=== TEXTAUSZUG ===

Ein Zwischenruf zu Mario Draghi: Auf Abwegen

Mario Draghi und die EZB haben kein Mandat für das, was sie tun. Es beschwert sich nur niemand nachhaltig. Deshalb machen sie weiter. Skrupellos.

Am kommenden Mittwoch will sich Bundeskanzlerin Angela Merkel mit dem Präsidenten der Europäischen Zentralbank, Mario Draghi, treffen. Sicher will sie von ihm wissen, wie kritisch die Lage in Frankreich und in den Südländern der Eurozone ist – und ob Negativzinsen wirklich besser sind als Wirtschaftsreformen. Die gewählte Bundeskanzlerin könnte den ernannten Notenbankpräsidenten aber auch mal fragen, was er eigentlich so über die Demokratie denkt. Sie könnte ihm erzählen, wie es ist, wenn man sich um Mehrheiten bewerben muss. Denn Mario Draghi und die EZB haben kein Mandat für das, was sie tun. Es beschwert sich nur niemand nachhaltig. Deshalb machen sie weiter.

=== BEREITGESTELLTES MATERIAL ===

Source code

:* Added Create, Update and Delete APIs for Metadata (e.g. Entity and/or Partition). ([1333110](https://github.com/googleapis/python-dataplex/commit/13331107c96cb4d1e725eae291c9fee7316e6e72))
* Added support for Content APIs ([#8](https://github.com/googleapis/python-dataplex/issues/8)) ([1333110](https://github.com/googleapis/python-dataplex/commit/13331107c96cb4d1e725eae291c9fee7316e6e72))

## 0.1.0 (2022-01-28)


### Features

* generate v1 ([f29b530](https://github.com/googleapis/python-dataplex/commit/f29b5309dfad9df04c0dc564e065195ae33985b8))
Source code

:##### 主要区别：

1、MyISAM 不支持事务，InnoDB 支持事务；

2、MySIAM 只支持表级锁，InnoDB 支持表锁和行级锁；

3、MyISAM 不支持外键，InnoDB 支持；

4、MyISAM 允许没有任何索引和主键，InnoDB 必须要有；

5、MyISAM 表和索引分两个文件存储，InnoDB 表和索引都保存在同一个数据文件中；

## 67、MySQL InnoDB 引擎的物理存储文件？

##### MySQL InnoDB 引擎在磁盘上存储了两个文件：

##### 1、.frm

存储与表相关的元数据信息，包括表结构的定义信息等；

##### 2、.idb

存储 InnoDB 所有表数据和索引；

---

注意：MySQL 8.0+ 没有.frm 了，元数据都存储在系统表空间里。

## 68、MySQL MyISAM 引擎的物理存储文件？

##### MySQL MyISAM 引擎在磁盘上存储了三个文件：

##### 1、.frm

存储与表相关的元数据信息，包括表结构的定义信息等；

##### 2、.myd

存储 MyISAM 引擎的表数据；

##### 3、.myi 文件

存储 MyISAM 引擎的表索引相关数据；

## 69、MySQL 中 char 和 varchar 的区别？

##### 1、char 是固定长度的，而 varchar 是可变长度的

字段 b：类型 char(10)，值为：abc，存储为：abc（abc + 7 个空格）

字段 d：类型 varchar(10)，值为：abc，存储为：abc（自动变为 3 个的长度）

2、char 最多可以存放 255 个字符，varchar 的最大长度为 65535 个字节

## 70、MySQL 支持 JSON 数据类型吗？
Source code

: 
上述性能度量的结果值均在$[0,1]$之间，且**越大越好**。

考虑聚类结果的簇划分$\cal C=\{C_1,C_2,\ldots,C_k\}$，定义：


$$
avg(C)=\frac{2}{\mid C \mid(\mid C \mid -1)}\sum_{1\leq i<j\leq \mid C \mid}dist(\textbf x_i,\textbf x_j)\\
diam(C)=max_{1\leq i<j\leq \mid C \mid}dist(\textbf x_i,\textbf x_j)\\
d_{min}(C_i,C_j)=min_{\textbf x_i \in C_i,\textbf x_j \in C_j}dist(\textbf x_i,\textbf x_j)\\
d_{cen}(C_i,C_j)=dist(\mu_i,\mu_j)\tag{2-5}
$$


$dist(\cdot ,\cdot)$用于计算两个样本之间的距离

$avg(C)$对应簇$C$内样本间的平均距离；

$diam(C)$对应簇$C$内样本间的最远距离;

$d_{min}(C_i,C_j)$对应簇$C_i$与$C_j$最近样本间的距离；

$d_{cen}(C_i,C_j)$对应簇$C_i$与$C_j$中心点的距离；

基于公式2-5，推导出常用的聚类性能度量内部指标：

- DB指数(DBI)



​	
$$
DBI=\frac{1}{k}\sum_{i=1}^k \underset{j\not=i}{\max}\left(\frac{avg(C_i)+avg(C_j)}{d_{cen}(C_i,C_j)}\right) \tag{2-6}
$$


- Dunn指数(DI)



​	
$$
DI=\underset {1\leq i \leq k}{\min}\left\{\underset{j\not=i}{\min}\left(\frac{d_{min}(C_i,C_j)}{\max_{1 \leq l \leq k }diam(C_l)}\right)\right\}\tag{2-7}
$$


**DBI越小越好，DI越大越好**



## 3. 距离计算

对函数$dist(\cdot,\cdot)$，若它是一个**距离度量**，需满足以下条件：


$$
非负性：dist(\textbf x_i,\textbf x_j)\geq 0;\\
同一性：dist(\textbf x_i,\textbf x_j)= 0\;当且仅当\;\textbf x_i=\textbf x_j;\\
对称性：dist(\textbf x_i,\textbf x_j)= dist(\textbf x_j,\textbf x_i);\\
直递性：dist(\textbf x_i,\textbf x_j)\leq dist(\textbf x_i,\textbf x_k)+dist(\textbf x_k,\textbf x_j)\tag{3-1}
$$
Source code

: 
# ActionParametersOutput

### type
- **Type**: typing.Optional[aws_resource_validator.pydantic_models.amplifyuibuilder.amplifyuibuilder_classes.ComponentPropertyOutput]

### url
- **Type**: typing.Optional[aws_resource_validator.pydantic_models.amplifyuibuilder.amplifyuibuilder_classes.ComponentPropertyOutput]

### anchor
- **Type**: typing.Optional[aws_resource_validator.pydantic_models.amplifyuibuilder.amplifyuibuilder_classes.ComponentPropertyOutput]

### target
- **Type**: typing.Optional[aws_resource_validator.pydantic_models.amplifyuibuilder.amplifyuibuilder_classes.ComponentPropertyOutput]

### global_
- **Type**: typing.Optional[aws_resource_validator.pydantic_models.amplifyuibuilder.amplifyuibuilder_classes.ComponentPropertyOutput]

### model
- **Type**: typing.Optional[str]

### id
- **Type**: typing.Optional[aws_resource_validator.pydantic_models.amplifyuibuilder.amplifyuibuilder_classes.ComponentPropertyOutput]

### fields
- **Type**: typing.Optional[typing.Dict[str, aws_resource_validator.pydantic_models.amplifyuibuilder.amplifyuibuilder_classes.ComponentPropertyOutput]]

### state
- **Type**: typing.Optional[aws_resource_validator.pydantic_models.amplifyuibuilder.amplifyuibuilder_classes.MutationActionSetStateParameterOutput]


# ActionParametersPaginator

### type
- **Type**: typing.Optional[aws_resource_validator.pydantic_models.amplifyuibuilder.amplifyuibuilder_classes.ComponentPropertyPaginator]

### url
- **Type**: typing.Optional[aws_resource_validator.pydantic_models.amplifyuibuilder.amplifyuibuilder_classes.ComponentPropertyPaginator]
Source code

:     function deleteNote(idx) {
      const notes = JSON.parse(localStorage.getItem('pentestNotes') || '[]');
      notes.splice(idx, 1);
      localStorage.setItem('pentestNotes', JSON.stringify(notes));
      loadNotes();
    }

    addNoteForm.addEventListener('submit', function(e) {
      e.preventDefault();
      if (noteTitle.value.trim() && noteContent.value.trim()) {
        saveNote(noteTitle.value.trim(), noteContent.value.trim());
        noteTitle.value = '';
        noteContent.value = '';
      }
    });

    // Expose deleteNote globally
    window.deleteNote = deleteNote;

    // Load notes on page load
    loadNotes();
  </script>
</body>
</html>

===

__AUFGABENSTELLUNG__.
Im Zwischenruf zu Mario Draghi soll der Abschnitt von „Ein Zwischenruf zu Mario Draghi: Auf“ bis „sie weiter. Skrupellos.“ noch einmal wiedergegeben werden. Dabei wird „Skrupellos“ gegen „Unbeirrt“ getauscht.

__LÖSUNG__.
Ein Zwischenruf zu Mario Draghi: Auf Abwegen

Mario Draghi und die EZB haben kein Mandat für das, was sie tun. Es beschwert sich nur niemand nachhaltig. Deshalb machen sie weiter. Unbeirrt.